It is hard to believe that we are once again in the midst of Lent, a time of deep contemplation and spiritual renewal. Last year, Ash Wednesday would be one of the last services held at church with people in attendance, before we would be forced into a “new normal” that required social distancing and isolation from friends and family. As I reflect on that time, I remember my anxiety that was sparked in my inner being, not only by the thought of the disease that was spreading, but by the prospect of an endless stream of time without activity. I had created a life in which I was always in motion, in the constant pace of moving from one activity to the next. Constant motion had become my coping skill, a way to avoid thinking about and dealing with certain aspects of my life. Suddenly, all that activity had come to a standstill and I grew anxious that all that remained unresolved in my live would come rushing back to the surface.
However, instead of becoming a time of turmoil, this has been a time of hopefulness as I have learned to lean into the “new normal” of my life. Instead of being the empty time that I feared, this has been a time of great spiritual growth and mental restoration, through a renewed relationship with God in nature. During this slowness of time, I rediscovered the abundance of life found in the trees of my backyard, trees that welcomed a variety of weary birds to rest on their branches. These trees have been my salvation in my darkest moments, their branches swaying in the soft breeze of the Spirit moving through their leaves, that same breeze that reminds me that God is always with me. How many times has the Spirit made God’s presence known to me, but I have been too busy to stop and feel it?
As the pandemic has worn on, I have been fortunate to be able to expand my wanderings to the shores of Biscayne Bay, where I often take my daughter for her own spiritual renewal after a day spent in online schooling. We have discovered an amazing variety of sea life right off the shores of the Bay. With each new discovery, we are reminded of God’s spectacular imagination and intent to fill creation with a vast diversity of life that could only come from God. These moments have nourished my soul, helping to tend to my woundedness in a way that busyness never could.
Just last week, my wife and I were kayaking in a river in the Everglades, surrounded on all sides by God’s creation. Along the shore, crocodiles lazily sunned themselves, while an Osprey flew overhead with food in its beak to take to its hungry children waiting in their nest. The water itself was alive with a variety of fish, as well as the occasional turtle. As we gently paddled along, we were blessed to cross paths with a family of manatee lunching on the vegetation found along the shore. As we paused, delighting in the beauty of the moment, the skies opened up, drenching us from head to toe in the water that God rained down on the river to maintain the spectacular abundance of life found there. As we paddled back the dock, our laughter met the sounds of the birds rejoicing in the rain. I felt alive in a way that the busyness of my life that I once relished never allowed me to feel. All the stress and tension in my body was released into the river as I allowed myself just to be in God’s presence.
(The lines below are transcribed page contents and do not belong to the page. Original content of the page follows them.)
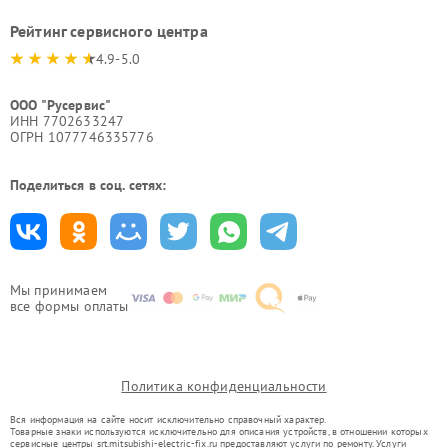
Рейтинг сервисного центра
4.9-5.0
ООО "Русервис"
ИНН 7702633247
ОГРН 1077746335776
Поделиться в соц. сетях:
Мы принимаем
все формы оплаты
Политика конфиденциальности
Вся информация на сайте носит исключительно справочный характер.
Товарные знаки используются исключительно для описания устройств, в отношении которых
сервисные центры srt.mitsubishi-electric-fix.ru предоставляют услуги по ремонту. Услуги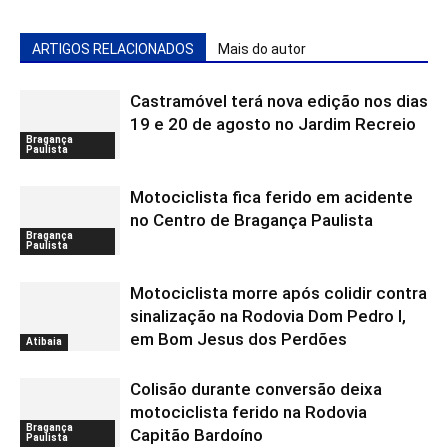
ARTIGOS RELACIONADOS
Mais do autor
Castramóvel terá nova edição nos dias
19 e 20 de agosto no Jardim Recreio
Bragança
Paulista
Motociclista fica ferido em acidente
no Centro de Bragança Paulista
Bragança
Paulista
Motociclista morre após colidir contra
sinalização na Rodovia Dom Pedro I,
em Bom Jesus dos Perdões
Atibaia
Colisão durante conversão deixa
motociclista ferido na Rodovia
Bragança
Capitão Bardoíno
Paulista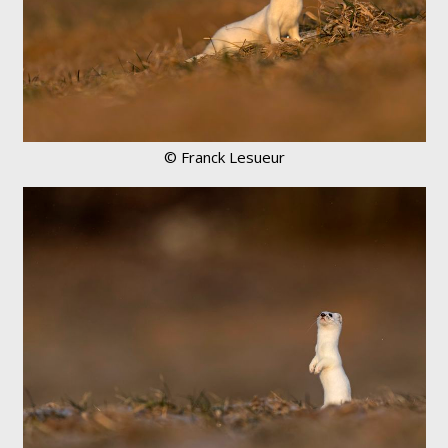
© Franck Lesueur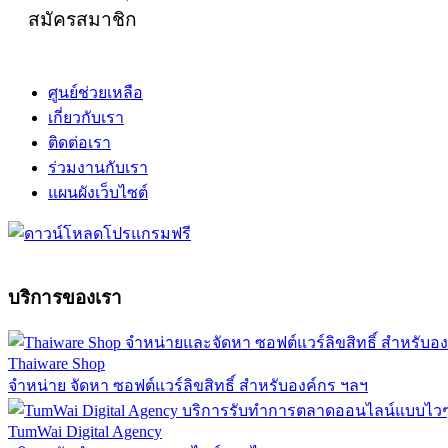
สมัครสมาชิก
ศูนย์ช่วยเหลือ
เกี่ยวกับเรา
ติดต่อเรา
ร่วมงานกับเรา
แผนผังเว็บไซต์
บริการของเรา
Thaiware Shop
จำหน่าย จัดหา ซอฟต์แวร์ลิขสิทธิ์ สำหรับองค์กร ฯลฯ
TumWai Digital Agency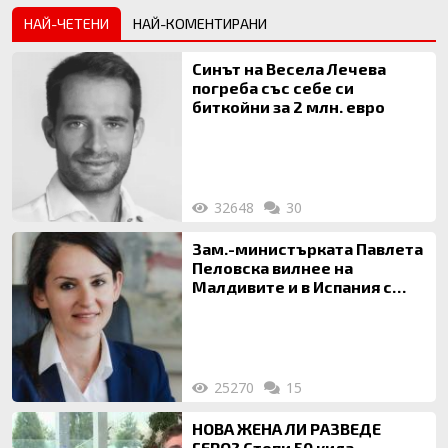
НАЙ-ЧЕТЕНИ
НАЙ-КОМЕНТИРАНИ
Синът на Весела Лечева
погреба със себе си
биткойни за 2 млн. евро
32648
30
Зам.-министърката Павлета
Пеловска вилнее на
Малдивите и в Испания с
богата любовница – брокер
на недвижими имоти
25270
15
НОВА ЖЕНА ЛИ РАЗВЕДЕ
ГЕРО? Стопи 50 кила,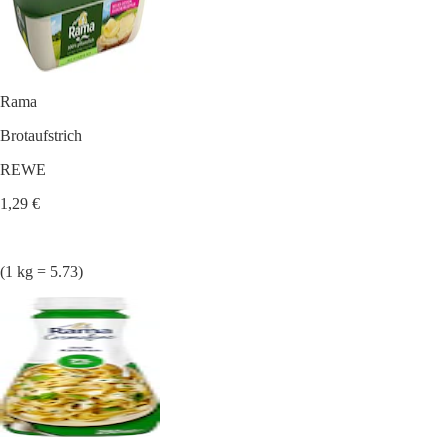
Rama
Brotaufstrich
REWE
1,29 €
(1 kg = 5.73)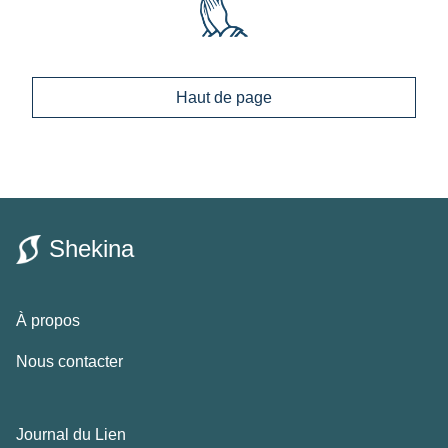
Haut de page
Shekina
À propos
Nous contacter
Journal du Lien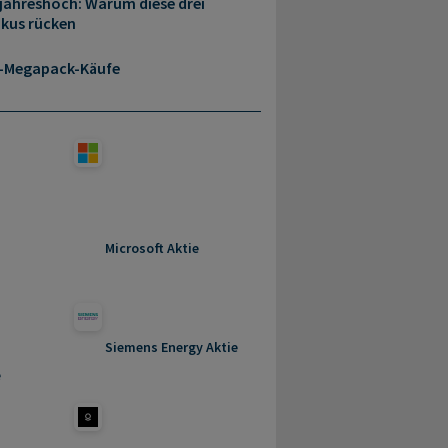
rjahreshoch: Warum diese drei
okus rücken
a-Megapack-Käufe
Microsoft Aktie
Siemens Energy Aktie
e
While I do look forward to life beyond the pandemic, I have no desire to go back to the constant busyness that I once reveled in, a busyness that I now realize blinded me to God’s constant presence in my life. I no longer fear the space created by time untethered to specific tasks or activities. Instead, I relish the times when the rush of life around me stills, leaving space to hear God calling me out to play on the river, with the gentle manatee as my guide.